Unfortunately, the city of Sandusky, Ohio—despite being a world-renowned tourist destination and home to Cedar Point, one of the world’s largest roller-coaster parks—has chosen not to respect the rights of homeowners to peacefully rent their homes, but rather to impose burdensome, confusing, and unconstitutional rules that deprive homeowners of these rights.

Last week, along with local counsel Christopher Holecek, we filed a brief in a lawsuit challenging Sandusky’s anti-home-sharing laws, arguing that Ohio cities should not be allowed to enact vague, unpredictable restrictions on homeowners’ use of their property.

Sandusky’s anti-home-sharing ordinances are so vague that they fail to give fair notice of what homeowners may and may not lawfully do—and it authorizes arbitrary and discriminatory enforcement. For example, an occupancy is legal so long as it lasts at least one year, but it is illegal if the parties’ intention is for the occupancy to be “temporary.” A renter might very well sign a year-long lease but intend for the rental to be “temporary,” and move on after one year. It’s unclear whether this occupancy would be legal or illegal.
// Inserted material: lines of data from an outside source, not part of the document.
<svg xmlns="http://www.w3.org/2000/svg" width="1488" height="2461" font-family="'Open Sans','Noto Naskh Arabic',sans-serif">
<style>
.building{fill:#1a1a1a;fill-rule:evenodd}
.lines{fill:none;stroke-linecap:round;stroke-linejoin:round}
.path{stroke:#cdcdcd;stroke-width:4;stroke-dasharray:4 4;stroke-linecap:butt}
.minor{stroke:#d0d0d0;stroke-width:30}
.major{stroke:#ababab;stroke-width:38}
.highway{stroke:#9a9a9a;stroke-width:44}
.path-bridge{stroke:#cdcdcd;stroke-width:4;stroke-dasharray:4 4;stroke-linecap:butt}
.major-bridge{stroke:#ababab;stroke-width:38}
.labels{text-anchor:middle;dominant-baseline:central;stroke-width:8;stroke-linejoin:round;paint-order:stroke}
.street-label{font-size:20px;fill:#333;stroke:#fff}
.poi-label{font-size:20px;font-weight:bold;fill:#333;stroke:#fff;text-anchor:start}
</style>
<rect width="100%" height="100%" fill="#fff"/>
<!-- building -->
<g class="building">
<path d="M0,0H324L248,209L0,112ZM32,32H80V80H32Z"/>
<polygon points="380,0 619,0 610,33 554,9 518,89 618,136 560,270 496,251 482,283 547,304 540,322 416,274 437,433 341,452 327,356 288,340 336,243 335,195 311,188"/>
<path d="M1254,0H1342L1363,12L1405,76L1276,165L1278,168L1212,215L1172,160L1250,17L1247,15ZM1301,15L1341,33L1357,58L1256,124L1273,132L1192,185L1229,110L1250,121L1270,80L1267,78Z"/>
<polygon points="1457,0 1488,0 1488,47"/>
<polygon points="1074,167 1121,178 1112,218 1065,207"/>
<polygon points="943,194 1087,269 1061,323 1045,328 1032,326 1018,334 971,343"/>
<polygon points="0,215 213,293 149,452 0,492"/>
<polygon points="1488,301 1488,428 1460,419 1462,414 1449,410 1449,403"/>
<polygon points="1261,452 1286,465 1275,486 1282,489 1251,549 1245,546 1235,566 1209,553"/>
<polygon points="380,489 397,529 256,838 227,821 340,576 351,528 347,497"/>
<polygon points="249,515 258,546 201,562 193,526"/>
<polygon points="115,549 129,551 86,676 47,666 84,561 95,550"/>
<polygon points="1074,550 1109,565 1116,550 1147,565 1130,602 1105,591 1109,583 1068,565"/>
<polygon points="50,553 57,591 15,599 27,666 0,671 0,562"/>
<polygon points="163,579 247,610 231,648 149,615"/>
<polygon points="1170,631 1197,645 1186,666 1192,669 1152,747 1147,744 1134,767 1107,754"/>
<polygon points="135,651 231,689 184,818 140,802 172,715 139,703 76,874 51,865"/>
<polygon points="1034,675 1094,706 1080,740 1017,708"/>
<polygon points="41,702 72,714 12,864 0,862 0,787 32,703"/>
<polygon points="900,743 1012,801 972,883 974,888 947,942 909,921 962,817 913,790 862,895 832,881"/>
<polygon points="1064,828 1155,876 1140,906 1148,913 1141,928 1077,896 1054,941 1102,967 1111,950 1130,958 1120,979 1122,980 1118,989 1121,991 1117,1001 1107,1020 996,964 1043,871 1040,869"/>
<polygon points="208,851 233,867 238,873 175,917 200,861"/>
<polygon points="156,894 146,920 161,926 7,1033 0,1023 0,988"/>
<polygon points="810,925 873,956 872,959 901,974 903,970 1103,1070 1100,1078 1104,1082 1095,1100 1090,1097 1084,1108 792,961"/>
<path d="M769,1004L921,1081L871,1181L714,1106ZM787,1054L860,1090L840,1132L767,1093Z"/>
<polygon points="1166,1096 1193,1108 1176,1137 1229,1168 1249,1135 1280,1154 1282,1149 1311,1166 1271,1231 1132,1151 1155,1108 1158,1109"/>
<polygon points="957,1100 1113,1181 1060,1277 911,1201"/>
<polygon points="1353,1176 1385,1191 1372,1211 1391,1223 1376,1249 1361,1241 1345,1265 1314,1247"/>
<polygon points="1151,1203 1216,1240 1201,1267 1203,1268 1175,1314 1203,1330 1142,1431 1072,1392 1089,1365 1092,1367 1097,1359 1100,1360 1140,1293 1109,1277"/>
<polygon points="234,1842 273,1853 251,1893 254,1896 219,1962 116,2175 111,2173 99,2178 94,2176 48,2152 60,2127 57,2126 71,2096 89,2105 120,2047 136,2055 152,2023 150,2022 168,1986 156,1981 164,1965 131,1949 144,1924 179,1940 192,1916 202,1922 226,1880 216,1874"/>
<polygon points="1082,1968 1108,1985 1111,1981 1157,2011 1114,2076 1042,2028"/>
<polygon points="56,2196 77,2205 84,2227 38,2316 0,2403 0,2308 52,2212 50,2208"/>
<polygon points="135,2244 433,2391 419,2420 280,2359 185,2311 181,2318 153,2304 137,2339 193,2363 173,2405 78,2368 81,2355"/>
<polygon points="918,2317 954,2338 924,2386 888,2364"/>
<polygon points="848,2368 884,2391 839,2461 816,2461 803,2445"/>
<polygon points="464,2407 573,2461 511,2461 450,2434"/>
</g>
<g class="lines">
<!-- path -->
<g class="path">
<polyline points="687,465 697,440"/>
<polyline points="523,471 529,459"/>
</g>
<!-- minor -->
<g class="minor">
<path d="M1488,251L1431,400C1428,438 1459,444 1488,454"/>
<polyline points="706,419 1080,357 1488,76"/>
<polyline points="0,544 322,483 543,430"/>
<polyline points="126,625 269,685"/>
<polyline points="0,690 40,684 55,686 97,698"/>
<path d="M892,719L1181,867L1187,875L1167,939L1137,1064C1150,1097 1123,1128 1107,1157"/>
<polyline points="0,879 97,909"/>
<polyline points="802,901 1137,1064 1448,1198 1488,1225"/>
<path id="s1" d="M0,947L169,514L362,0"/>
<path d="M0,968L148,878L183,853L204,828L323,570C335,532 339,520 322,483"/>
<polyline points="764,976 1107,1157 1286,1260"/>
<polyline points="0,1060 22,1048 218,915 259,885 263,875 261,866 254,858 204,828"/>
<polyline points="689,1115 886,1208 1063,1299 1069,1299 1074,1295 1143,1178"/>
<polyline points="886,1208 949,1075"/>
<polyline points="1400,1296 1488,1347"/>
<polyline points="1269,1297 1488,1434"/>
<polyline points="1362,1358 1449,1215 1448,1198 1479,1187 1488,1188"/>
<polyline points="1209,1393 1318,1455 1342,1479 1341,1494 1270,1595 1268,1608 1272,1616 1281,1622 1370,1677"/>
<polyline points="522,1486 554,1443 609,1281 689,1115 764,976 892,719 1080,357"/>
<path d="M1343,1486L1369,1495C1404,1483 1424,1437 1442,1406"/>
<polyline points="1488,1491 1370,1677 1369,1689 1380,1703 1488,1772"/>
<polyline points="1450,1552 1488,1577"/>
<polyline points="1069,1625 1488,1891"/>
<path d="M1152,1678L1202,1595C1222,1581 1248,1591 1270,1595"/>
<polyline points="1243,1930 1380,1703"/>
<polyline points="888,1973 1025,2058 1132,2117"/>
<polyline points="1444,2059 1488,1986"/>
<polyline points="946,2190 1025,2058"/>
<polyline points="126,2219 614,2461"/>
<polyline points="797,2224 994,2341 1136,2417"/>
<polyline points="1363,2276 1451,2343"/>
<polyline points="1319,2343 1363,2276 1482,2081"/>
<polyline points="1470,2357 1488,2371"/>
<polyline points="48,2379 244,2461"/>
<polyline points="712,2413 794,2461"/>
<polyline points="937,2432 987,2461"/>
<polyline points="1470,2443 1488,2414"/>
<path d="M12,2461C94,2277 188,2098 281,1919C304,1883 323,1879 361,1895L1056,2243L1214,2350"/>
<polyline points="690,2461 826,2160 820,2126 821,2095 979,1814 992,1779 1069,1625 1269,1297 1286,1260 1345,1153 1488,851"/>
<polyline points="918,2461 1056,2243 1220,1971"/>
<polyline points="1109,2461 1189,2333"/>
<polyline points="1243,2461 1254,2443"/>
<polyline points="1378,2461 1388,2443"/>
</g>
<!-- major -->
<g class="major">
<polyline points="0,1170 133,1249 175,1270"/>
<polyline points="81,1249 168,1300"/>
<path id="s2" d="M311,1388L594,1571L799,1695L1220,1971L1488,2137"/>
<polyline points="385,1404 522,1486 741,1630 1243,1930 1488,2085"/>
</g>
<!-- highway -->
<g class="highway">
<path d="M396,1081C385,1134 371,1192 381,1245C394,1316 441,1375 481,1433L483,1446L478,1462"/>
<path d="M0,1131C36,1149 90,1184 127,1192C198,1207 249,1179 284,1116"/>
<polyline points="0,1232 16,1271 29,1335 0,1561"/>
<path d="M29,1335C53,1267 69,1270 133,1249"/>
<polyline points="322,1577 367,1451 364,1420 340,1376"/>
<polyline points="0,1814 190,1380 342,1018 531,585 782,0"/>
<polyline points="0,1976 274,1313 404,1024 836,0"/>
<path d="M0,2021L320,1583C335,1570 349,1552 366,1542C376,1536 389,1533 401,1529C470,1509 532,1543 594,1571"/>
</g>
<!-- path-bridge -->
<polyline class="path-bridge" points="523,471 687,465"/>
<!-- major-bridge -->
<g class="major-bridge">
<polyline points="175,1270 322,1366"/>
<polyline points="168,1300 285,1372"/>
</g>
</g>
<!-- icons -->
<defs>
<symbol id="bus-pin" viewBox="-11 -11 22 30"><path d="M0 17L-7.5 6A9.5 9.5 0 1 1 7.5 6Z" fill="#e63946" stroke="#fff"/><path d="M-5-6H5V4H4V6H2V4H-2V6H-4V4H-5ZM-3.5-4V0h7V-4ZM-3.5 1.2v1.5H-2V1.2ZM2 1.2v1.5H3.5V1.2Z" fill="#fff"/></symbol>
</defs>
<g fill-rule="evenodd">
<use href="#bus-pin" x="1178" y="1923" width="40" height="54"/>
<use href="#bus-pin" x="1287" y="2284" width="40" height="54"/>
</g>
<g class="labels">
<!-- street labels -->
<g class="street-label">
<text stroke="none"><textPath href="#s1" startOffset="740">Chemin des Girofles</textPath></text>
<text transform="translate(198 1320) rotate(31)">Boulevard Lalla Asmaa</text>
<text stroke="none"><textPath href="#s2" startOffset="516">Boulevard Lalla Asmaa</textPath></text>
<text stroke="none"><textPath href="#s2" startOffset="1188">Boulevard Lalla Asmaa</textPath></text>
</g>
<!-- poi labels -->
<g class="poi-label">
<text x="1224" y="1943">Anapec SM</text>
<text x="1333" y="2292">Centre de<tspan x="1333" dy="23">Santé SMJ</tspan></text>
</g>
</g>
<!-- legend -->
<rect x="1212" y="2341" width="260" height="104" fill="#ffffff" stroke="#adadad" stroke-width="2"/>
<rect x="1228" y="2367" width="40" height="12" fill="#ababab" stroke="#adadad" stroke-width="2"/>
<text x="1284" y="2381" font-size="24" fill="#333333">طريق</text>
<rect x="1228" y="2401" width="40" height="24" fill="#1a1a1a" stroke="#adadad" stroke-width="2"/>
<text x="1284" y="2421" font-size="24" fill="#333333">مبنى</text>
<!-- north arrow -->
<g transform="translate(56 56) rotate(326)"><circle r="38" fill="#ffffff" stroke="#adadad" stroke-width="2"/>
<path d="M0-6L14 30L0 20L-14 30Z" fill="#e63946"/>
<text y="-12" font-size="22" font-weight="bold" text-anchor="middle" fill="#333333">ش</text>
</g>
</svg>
Under another ordinance, an occupancy is illegal if it’s for fewer than 30 consecutive calendar days. So if a homeowner spends a month away on business, and hires a house-sitter or a pet-sitter to remain in the home during some of that time—or even allows a friend to live there for free during her absence to keep an eye on the property—she would be violating the law. These anti-home-sharing laws are confusing and lead to absurd and inconsistent results.

Officials in other cities have adopted similarly incoherent anti-home-sharing ordinances, which has resulted in arbitrary and unpredictable enforcement. For example, Honolulu prohibits rentals for less than 30 days, which some city officials have argued means guests must physically occupy the rented property every moment of their stay—which must be more than thirty days. At other times, officials have agreed that guests can come and go from the home, so long as the home is rented exclusively to those guests for at least thirty days. This makes it impossible for homeowners to know whether or not they are in violation.
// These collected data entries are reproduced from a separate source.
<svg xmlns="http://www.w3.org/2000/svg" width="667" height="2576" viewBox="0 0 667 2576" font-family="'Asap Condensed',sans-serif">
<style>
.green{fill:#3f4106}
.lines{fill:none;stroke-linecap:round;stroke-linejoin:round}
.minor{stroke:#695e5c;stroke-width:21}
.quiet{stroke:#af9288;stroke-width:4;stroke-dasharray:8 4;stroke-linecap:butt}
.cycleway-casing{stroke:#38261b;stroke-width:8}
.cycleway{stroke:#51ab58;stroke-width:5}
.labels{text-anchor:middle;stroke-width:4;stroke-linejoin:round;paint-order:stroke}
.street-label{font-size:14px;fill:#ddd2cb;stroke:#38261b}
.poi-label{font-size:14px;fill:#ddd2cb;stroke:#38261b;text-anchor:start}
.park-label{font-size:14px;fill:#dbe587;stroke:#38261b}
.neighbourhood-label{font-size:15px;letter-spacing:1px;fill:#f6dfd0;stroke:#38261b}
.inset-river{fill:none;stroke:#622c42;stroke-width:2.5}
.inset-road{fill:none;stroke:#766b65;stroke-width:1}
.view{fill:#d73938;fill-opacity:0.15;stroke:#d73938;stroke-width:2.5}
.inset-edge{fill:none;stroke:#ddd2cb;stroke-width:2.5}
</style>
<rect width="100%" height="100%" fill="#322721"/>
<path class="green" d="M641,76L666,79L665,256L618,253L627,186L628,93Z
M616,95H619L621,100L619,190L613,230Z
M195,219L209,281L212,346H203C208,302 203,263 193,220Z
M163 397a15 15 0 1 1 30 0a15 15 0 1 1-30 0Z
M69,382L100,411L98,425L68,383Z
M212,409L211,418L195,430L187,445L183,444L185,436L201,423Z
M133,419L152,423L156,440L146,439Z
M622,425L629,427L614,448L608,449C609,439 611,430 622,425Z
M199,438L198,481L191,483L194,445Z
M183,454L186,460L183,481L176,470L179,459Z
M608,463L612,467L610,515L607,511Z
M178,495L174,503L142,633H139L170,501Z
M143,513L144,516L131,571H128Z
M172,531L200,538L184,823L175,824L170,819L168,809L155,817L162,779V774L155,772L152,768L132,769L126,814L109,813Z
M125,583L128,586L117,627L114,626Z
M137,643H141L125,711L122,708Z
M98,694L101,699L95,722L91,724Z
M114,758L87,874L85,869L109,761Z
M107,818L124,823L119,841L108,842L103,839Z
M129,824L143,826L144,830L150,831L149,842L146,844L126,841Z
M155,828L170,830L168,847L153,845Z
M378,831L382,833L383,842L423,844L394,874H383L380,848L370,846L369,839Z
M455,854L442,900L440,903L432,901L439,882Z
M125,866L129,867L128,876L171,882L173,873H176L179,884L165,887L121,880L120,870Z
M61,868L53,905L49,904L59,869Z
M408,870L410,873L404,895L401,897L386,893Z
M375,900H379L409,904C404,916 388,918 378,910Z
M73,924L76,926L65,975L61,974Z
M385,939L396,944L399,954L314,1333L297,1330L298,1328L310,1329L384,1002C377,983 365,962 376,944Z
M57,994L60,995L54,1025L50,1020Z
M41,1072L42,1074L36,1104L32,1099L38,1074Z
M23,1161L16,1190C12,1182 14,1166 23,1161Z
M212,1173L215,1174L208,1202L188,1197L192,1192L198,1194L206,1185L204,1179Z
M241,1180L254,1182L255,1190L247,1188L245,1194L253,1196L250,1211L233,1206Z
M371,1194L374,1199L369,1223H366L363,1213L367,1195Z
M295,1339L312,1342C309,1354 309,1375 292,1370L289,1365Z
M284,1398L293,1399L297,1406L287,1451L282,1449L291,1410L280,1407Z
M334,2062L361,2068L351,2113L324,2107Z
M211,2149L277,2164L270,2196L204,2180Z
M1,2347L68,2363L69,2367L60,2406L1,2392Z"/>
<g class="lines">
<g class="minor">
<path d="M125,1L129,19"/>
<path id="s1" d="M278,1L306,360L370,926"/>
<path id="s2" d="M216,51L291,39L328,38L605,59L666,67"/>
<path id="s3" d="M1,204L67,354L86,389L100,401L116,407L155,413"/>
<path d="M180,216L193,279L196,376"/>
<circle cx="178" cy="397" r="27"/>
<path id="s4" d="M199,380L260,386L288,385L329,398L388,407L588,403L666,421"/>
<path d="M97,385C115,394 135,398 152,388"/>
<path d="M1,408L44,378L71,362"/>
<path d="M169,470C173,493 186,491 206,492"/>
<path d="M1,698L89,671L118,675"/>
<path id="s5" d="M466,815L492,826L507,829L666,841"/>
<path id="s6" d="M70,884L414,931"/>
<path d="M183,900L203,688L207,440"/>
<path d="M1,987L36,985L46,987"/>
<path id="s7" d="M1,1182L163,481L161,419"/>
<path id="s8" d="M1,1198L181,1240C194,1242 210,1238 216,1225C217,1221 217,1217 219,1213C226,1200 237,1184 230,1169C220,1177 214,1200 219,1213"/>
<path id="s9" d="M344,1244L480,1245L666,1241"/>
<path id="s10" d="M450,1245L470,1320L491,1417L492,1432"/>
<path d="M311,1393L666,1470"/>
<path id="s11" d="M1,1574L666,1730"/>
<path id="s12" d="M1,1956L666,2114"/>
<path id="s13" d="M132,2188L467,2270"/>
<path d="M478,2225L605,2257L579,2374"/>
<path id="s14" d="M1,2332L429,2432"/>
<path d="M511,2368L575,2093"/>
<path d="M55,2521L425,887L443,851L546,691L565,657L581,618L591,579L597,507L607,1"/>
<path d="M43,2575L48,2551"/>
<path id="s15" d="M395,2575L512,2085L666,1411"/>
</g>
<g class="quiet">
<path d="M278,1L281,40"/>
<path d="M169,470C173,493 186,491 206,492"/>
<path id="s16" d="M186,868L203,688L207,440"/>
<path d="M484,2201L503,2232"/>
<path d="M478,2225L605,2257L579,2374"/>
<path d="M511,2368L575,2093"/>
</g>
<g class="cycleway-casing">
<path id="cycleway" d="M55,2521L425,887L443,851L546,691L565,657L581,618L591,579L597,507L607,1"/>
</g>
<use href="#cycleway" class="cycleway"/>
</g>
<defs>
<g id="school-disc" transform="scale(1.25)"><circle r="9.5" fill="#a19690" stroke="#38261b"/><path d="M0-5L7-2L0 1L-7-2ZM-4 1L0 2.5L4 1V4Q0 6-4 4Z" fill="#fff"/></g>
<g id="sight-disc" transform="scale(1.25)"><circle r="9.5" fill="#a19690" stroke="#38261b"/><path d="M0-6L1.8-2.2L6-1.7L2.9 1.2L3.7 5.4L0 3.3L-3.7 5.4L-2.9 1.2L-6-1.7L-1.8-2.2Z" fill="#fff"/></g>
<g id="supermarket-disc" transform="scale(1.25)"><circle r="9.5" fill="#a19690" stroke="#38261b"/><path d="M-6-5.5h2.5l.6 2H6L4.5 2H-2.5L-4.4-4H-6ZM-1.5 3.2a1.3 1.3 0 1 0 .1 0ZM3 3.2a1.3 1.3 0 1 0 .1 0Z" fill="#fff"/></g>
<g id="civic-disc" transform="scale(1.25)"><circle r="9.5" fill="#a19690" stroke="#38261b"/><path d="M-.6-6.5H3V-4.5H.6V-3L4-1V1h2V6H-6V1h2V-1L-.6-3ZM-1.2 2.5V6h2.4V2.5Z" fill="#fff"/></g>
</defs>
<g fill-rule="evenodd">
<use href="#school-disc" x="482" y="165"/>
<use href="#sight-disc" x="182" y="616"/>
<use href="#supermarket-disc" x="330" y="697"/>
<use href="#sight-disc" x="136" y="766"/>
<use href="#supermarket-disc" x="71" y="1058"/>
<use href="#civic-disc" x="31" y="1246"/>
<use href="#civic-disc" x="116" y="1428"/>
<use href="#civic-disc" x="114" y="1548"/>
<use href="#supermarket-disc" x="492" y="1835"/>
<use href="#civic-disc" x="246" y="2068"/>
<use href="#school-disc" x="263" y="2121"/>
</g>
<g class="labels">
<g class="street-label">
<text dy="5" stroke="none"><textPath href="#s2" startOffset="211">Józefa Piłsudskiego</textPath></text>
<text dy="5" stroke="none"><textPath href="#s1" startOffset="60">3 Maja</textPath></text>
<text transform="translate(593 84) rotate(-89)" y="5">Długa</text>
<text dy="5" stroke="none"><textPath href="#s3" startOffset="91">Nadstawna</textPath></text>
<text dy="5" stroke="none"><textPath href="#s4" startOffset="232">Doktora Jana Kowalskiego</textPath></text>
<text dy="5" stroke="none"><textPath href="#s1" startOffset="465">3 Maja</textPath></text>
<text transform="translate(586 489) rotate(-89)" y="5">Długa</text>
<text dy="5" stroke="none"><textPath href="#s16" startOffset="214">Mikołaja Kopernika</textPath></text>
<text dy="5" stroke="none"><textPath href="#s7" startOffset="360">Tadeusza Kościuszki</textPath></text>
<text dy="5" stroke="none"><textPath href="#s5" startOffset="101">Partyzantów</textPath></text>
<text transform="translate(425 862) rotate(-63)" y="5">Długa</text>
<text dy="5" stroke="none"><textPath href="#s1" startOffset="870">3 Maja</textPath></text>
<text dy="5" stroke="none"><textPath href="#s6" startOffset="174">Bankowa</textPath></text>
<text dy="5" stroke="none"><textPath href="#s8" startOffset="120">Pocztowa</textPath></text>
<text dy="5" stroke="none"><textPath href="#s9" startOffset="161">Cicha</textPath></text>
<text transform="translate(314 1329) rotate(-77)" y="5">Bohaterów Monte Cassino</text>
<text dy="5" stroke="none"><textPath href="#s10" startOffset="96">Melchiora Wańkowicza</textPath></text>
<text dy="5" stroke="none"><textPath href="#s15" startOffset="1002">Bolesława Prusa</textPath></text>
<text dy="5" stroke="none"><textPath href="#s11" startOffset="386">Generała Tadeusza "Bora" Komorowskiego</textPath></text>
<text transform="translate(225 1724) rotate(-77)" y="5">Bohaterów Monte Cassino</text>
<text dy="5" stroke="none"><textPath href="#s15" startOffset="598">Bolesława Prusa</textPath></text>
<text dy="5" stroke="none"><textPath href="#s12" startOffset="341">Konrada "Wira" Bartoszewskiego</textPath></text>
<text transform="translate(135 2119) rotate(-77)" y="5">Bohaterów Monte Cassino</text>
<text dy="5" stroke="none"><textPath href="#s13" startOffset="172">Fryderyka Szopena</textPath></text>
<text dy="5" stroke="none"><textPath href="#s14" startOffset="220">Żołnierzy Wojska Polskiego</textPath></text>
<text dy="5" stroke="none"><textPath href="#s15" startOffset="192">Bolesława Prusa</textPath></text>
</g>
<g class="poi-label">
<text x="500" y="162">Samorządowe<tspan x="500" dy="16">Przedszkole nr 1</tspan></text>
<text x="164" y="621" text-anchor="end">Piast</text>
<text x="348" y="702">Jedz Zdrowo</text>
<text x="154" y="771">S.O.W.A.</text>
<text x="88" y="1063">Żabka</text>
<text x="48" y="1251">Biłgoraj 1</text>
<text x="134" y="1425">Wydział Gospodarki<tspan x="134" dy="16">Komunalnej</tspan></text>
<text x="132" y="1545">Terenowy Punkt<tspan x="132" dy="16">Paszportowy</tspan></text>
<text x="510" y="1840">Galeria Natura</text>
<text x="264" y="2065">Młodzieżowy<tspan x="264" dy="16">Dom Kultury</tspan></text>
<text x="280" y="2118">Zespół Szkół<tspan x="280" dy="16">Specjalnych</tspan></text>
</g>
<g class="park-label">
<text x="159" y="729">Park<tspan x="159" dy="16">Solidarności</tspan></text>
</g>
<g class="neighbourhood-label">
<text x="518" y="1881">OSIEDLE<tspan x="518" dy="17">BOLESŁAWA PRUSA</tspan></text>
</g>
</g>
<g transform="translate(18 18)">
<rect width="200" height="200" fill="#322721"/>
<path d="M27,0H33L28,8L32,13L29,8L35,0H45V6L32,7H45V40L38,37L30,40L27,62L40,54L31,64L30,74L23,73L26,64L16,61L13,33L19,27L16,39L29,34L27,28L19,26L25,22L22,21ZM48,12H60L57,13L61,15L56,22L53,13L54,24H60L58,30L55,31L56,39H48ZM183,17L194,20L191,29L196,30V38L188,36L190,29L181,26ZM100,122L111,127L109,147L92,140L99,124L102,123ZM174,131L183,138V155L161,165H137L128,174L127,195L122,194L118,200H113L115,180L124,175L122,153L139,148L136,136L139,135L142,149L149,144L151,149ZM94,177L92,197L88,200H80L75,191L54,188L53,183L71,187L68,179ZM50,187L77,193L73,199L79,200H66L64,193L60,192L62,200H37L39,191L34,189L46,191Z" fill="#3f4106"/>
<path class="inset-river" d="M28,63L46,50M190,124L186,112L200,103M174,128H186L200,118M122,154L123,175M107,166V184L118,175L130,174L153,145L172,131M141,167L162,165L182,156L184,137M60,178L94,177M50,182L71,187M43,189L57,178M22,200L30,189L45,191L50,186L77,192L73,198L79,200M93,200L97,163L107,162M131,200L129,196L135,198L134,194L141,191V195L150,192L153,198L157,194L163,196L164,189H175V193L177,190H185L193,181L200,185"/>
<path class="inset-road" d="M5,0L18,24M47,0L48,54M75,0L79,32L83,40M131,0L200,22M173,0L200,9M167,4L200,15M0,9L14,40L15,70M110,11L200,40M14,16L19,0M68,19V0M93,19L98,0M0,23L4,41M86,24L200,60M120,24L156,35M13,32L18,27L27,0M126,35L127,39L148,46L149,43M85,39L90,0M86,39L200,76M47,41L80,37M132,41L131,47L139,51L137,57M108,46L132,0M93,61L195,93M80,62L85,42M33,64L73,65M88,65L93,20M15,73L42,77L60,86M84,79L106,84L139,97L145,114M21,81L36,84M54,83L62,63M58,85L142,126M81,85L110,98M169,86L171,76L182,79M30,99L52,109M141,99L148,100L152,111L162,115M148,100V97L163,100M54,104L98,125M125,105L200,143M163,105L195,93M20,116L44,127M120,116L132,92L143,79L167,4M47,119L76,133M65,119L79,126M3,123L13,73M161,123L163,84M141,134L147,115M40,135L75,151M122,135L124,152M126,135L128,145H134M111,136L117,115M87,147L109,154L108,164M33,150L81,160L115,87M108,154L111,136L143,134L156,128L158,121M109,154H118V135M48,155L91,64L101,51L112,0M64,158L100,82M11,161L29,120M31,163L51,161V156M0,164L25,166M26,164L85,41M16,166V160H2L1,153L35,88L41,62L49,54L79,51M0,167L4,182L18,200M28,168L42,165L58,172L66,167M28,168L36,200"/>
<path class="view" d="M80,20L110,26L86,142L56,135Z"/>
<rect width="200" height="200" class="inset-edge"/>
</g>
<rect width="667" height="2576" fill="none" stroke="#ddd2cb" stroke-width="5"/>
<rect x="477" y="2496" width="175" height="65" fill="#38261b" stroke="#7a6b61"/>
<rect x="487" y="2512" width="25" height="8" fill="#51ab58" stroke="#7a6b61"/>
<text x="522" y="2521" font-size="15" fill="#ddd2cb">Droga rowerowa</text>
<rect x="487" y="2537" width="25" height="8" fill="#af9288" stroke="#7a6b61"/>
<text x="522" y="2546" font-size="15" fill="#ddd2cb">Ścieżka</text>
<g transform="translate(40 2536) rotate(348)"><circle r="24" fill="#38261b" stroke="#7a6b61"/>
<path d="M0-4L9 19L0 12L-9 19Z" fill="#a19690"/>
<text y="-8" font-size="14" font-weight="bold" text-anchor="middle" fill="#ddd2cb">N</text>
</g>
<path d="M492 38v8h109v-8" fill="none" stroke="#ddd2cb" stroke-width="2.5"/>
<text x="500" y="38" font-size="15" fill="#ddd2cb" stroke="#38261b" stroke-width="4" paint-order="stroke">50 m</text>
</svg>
Vague legal definitions or enforcement standards mean that the punishable act is in the eye of the beholder, which empowers government officials to selectively enforce the law and subject citizens to bureaucrats’ whims. The consequence is often to exclude “undesirables,” or by picking and choosing whom to enforce the prohibitions against, in an ad hoc and often biased fashion. Failing to abide by objective, predictable standards breeds uncertainty and paves the way for special interest groups—such as competitor hotels or meddlesome neighbors—to hijack the enforcement process.

Ohio has always considered property rights to be fundamental. As such, courts should ensure that cities enact clear property rules so that homeowners know what behavior is lawful, and officials can enforce the rules consistently and fairly. Cities like Sandusky can regulate effectively—and constitutionally—by enacting and enforcing clear rules about noise, traffic, and pollution, regardless of whether those problems are caused by an overnight guest or the homeowner himself.

Christina Sandefur is the Executive Vice President at the Goldwater Institute.